BEGIN
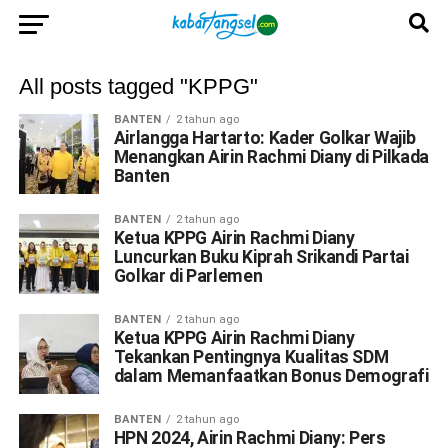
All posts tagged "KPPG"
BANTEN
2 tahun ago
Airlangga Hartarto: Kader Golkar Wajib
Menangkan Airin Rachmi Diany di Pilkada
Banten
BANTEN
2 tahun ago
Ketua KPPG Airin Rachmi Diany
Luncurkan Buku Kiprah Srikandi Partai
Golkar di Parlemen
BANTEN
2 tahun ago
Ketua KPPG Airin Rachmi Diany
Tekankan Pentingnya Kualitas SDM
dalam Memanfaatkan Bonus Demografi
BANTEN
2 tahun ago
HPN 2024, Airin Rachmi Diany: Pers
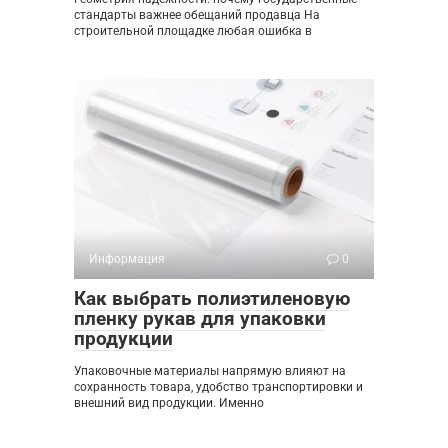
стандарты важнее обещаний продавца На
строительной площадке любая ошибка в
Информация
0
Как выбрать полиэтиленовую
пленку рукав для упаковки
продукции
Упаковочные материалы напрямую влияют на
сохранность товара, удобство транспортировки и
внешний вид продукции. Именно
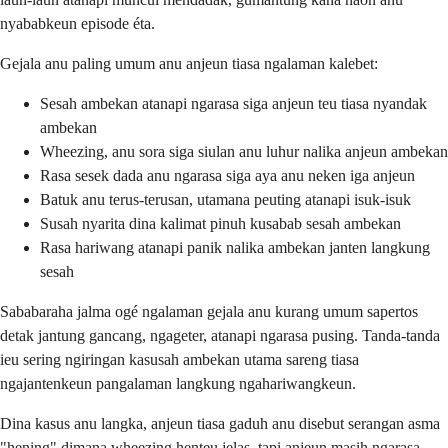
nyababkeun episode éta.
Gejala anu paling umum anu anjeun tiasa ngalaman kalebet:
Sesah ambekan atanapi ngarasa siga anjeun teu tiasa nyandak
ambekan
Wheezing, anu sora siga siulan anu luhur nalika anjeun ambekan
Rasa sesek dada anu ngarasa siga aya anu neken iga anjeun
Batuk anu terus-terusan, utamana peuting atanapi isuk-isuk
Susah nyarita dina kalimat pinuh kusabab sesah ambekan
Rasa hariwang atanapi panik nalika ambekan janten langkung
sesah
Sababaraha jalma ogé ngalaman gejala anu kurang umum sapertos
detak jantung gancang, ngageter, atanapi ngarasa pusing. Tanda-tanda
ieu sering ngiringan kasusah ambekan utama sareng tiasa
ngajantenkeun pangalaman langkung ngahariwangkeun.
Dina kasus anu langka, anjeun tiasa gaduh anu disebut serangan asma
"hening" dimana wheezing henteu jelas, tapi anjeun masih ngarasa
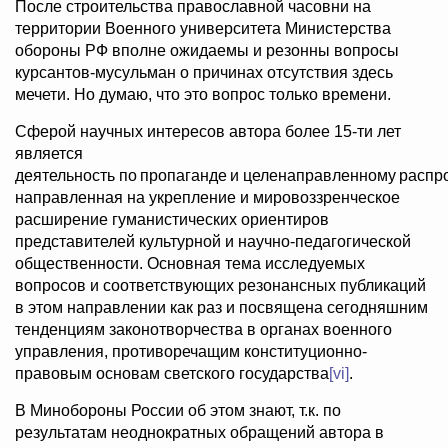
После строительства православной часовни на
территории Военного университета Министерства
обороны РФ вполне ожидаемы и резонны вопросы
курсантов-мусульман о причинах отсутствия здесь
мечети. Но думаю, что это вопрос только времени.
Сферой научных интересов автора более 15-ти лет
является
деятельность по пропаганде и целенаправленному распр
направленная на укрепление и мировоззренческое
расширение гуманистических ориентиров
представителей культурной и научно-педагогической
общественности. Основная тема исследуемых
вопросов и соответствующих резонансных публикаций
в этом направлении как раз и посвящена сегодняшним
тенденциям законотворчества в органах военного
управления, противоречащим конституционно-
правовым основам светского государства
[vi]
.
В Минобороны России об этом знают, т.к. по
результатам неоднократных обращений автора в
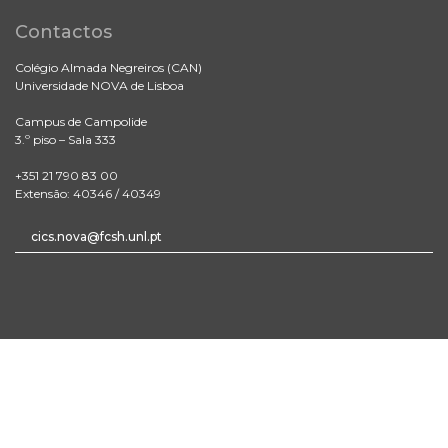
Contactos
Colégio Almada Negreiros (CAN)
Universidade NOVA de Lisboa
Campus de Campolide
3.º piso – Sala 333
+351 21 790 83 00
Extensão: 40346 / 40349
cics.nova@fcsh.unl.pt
END
> What the task requires
Retype all of the material above exactly; the pictures stay out.

> Written answer
All posts tagged "KPPG"
BANTEN
2 tahun ago
Airlangga Hartarto: Kader Golkar Wajib
Menangkan Airin Rachmi Diany di Pilkada
Banten
BANTEN
2 tahun ago
Ketua KPPG Airin Rachmi Diany
Luncurkan Buku Kiprah Srikandi Partai
Golkar di Parlemen
BANTEN
2 tahun ago
Ketua KPPG Airin Rachmi Diany
Tekankan Pentingnya Kualitas SDM
dalam Memanfaatkan Bonus Demografi
BANTEN
2 tahun ago
HPN 2024, Airin Rachmi Diany: Pers
стандарты важнее обещаний продавца На
строительной площадке любая ошибка в
Информация
0
Как выбрать полиэтиленовую
пленку рукав для упаковки
продукции
Упаковочные материалы напрямую влияют на
сохранность товара, удобство транспортировки и
внешний вид продукции. Именно
nyababkeun episode éta.
Gejala anu paling umum anu anjeun tiasa ngalaman kalebet:
Sesah ambekan atanapi ngarasa siga anjeun teu tiasa nyandak
ambekan
Wheezing, anu sora siga siulan anu luhur nalika anjeun ambekan
Rasa sesek dada anu ngarasa siga aya anu neken iga anjeun
Batuk anu terus-terusan, utamana peuting atanapi isuk-isuk
Susah nyarita dina kalimat pinuh kusabab sesah ambekan
Rasa hariwang atanapi panik nalika ambekan janten langkung
sesah
Sababaraha jalma ogé ngalaman gejala anu kurang umum sapertos
detak jantung gancang, ngageter, atanapi ngarasa pusing. Tanda-tanda
ieu sering ngiringan kasusah ambekan utama sareng tiasa
ngajantenkeun pangalaman langkung ngahariwangkeun.
Dina kasus anu langka, anjeun tiasa gaduh anu disebut serangan asma
"hening" dimana wheezing henteu jelas, tapi anjeun masih ngarasa
После строительства православной часовни на
территории Военного университета Министерства
обороны РФ вполне ожидаемы и резонны вопросы
курсантов-мусульман о причинах отсутствия здесь
мечети. Но думаю, что это вопрос только времени.
Сферой научных интересов автора более 15-ти лет
является
деятельность по пропаганде и целенаправленному распр
направленная на укрепление и мировоззренческое
расширение гуманистических ориентиров
представителей культурной и научно-педагогической
общественности. Основная тема исследуемых
вопросов и соответствующих резонансных публикаций
в этом направлении как раз и посвящена сегодняшним
тенденциям законотворчества в органах военного
управления, противоречащим конституционно-
правовым основам светского государства
[vi]
.
В Минобороны России об этом знают, т.к. по
результатам неоднократных обращений автора в
Contactos
Colégio Almada Negreiros (CAN)
Universidade NOVA de Lisboa
Campus de Campolide
3.º piso – Sala 333
+351 21 790 83 00
Extensão: 40346 / 40349
cics.nova@fcsh.unl.pt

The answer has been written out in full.